Below are some records. Return exactly the lines from the one with "Secretaría de Estado de Turismo y el" to the one with "В сообщении Социальный фонд также", and nothing else.

◇ ◇ ◇ ◇ ◇

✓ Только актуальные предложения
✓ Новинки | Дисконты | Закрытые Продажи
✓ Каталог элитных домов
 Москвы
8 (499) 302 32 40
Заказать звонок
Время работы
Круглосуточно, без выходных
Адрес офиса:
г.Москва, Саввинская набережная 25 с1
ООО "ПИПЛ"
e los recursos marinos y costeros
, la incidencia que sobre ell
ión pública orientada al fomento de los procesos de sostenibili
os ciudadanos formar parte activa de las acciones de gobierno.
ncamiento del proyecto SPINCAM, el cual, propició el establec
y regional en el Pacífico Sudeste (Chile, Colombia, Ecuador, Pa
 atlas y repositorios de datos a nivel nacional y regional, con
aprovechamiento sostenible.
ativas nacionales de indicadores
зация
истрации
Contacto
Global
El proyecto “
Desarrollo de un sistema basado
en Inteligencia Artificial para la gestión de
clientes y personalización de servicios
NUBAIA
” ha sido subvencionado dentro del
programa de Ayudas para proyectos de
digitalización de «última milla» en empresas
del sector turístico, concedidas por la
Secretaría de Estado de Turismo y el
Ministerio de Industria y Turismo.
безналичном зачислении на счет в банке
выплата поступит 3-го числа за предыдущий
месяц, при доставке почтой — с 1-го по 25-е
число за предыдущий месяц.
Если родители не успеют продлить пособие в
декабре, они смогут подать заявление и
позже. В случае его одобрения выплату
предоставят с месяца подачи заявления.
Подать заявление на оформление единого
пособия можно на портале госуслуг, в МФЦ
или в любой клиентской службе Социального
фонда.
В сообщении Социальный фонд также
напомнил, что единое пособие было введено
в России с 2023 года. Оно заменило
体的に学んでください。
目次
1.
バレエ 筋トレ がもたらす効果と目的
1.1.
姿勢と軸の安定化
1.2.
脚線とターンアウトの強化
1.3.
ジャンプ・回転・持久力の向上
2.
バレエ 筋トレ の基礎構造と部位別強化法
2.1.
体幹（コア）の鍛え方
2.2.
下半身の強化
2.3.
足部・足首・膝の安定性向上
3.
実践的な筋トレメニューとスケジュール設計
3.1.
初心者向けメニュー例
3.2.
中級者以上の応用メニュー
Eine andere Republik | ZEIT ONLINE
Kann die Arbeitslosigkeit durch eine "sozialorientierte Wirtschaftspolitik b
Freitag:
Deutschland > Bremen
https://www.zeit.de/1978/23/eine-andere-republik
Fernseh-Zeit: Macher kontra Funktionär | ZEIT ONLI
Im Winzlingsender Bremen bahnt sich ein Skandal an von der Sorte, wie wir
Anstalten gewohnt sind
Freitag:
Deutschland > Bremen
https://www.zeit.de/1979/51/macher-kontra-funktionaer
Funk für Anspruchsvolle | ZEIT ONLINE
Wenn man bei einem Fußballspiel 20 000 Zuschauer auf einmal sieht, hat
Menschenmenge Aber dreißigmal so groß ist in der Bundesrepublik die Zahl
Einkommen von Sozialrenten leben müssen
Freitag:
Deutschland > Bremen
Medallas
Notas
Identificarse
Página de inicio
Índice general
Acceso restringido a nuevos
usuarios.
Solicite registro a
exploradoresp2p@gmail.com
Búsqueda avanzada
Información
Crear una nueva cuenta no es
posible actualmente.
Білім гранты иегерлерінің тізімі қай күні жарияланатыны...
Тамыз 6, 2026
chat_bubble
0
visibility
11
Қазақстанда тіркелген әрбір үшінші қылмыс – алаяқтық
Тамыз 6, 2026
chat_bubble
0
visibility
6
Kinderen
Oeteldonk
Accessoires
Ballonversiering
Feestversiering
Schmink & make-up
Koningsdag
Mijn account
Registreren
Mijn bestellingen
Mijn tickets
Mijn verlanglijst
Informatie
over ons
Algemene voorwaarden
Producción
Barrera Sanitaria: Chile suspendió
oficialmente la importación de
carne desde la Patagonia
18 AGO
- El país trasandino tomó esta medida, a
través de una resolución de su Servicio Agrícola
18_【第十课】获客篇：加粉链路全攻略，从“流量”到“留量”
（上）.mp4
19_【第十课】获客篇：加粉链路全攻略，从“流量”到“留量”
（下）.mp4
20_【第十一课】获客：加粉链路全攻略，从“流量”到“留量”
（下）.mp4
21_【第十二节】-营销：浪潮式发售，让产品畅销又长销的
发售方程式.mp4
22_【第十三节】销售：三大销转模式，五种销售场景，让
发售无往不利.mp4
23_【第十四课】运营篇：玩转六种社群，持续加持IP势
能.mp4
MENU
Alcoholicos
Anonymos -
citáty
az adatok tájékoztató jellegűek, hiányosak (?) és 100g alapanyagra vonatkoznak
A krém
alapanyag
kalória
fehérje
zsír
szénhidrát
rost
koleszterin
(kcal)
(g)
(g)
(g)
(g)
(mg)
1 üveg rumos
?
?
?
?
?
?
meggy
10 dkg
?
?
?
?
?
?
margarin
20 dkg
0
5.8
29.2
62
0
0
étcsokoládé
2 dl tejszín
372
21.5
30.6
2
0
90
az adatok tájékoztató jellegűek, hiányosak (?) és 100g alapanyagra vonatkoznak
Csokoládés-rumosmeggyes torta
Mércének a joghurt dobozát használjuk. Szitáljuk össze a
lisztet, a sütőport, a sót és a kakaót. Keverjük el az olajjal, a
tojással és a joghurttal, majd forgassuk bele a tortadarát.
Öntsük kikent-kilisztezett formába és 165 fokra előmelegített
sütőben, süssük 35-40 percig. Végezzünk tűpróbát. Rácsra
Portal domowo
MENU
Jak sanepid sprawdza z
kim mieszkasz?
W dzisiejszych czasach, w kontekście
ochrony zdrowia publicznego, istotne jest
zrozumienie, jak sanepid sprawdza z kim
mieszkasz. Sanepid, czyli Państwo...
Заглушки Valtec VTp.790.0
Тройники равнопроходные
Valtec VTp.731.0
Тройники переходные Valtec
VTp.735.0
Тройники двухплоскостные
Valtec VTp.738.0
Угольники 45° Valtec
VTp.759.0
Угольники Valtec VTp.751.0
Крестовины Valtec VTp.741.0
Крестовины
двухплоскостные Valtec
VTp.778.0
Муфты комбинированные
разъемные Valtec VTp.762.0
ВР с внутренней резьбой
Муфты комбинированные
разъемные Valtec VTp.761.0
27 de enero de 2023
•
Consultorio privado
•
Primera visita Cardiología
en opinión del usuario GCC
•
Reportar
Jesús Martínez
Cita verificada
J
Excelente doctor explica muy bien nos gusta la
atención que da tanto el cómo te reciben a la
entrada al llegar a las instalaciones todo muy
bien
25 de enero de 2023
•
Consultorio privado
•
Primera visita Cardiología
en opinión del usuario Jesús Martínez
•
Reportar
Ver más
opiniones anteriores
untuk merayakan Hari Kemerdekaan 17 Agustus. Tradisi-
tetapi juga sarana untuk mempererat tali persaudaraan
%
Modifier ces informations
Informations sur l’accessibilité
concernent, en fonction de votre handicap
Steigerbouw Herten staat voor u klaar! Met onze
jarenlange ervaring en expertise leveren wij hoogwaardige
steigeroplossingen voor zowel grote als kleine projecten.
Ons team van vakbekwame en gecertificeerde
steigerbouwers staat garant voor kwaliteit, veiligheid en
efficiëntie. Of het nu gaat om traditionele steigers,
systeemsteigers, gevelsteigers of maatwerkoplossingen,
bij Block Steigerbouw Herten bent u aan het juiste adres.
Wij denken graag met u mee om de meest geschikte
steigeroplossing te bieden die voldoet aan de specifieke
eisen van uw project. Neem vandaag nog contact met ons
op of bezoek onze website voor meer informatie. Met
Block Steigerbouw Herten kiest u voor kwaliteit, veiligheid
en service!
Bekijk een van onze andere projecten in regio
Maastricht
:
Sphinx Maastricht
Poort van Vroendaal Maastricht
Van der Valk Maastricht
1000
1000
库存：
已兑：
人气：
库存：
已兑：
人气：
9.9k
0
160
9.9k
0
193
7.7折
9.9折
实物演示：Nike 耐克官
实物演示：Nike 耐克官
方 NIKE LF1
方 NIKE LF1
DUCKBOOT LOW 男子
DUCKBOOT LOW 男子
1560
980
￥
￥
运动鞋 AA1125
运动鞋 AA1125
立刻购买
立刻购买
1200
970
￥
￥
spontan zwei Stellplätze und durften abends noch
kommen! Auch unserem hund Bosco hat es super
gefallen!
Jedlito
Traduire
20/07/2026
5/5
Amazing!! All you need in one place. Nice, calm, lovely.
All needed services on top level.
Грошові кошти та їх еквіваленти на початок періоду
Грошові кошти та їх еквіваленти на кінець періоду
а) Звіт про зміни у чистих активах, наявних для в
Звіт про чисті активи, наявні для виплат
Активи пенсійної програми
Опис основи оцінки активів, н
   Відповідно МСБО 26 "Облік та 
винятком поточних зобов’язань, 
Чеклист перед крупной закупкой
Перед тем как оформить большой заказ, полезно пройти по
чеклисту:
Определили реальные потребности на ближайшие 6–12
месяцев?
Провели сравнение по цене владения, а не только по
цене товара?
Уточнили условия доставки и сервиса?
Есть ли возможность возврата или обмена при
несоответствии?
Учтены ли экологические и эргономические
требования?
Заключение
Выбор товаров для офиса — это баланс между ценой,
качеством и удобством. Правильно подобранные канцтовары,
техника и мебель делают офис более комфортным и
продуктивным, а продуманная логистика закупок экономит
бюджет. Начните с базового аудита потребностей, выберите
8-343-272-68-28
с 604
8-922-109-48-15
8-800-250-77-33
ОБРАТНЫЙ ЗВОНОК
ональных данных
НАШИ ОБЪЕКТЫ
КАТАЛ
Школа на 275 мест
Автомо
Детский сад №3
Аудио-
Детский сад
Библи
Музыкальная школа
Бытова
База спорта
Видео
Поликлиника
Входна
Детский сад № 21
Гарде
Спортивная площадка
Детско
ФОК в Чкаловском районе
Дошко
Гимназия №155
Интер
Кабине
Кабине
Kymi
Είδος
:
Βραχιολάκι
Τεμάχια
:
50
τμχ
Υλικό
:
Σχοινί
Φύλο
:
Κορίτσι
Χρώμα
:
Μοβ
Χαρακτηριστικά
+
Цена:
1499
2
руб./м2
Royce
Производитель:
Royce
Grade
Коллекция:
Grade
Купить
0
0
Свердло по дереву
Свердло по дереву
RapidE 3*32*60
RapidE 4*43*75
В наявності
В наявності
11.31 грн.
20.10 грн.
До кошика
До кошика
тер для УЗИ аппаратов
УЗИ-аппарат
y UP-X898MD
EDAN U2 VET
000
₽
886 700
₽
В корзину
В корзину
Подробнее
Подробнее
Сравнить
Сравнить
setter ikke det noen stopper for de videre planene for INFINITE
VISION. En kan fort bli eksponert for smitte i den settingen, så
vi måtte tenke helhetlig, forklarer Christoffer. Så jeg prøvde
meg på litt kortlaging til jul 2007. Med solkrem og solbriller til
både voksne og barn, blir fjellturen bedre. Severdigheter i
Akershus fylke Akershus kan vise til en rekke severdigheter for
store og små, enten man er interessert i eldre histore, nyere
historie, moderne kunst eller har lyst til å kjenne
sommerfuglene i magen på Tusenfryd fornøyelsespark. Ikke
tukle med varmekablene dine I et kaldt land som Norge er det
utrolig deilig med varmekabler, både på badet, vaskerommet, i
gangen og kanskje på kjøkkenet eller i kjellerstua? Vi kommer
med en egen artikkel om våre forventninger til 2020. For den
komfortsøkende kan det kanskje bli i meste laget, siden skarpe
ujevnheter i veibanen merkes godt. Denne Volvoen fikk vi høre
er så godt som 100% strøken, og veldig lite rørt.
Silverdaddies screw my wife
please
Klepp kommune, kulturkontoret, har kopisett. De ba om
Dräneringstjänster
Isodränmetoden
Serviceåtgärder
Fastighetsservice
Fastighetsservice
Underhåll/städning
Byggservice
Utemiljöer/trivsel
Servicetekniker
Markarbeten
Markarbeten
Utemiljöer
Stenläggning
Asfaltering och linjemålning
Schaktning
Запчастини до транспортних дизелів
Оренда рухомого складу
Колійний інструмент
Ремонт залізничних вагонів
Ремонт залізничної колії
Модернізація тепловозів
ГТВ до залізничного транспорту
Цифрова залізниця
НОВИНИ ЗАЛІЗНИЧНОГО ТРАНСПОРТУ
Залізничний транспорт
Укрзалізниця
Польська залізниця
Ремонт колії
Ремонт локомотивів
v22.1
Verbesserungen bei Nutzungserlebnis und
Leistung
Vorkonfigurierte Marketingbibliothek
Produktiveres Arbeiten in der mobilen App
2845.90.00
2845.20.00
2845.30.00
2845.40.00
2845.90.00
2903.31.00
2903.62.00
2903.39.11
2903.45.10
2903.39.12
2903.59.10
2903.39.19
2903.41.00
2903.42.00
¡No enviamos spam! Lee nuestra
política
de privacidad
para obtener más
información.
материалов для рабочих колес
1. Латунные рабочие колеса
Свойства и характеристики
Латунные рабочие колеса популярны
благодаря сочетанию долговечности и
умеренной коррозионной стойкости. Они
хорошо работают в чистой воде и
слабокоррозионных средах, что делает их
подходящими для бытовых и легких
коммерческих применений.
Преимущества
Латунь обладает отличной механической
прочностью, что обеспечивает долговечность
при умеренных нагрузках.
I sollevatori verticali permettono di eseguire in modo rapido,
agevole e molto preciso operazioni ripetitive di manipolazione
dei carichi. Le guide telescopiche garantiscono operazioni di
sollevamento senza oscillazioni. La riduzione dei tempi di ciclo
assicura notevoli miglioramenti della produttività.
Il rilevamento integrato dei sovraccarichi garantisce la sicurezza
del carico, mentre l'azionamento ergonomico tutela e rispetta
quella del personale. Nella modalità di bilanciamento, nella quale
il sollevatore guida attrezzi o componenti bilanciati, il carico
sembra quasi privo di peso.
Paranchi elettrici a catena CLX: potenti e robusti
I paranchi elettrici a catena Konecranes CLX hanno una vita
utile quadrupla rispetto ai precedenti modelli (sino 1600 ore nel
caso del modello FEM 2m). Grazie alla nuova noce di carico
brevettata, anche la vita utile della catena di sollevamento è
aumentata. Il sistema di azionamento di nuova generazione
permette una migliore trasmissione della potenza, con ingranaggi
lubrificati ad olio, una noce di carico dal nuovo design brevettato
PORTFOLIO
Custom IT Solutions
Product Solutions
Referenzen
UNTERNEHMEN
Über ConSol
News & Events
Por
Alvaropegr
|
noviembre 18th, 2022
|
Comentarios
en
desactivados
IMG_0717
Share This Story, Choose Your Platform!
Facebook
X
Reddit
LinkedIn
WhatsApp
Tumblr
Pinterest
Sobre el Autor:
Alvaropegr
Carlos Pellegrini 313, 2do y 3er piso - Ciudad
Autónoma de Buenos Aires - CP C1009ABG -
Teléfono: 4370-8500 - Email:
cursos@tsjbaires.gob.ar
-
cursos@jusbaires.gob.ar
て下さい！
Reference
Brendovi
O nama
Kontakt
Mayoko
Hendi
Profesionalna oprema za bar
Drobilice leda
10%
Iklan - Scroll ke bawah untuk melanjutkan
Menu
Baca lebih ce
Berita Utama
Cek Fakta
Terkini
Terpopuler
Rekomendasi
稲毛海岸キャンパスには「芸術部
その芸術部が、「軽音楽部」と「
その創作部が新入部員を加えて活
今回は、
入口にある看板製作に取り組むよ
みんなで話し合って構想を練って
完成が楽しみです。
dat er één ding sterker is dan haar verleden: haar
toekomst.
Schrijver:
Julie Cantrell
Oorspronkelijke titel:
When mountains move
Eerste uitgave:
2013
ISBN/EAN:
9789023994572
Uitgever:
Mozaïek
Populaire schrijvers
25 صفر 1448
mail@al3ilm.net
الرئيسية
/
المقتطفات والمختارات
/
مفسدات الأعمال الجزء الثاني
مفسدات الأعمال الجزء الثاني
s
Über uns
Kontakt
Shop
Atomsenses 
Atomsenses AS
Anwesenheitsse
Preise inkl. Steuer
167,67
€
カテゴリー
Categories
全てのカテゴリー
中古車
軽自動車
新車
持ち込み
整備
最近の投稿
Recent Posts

◇ ◇ ◇ ◇ ◇

● **REPLY TO THE EXERCISE**:
Secretaría de Estado de Turismo y el
Ministerio de Industria y Turismo.
безналичном зачислении на счет в банке
выплата поступит 3-го числа за предыдущий
месяц, при доставке почтой — с 1-го по 25-е
число за предыдущий месяц.
Если родители не успеют продлить пособие в
декабре, они смогут подать заявление и
позже. В случае его одобрения выплату
предоставят с месяца подачи заявления.
Подать заявление на оформление единого
пособия можно на портале госуслуг, в МФЦ
или в любой клиентской службе Социального
фонда.
В сообщении Социальный фонд также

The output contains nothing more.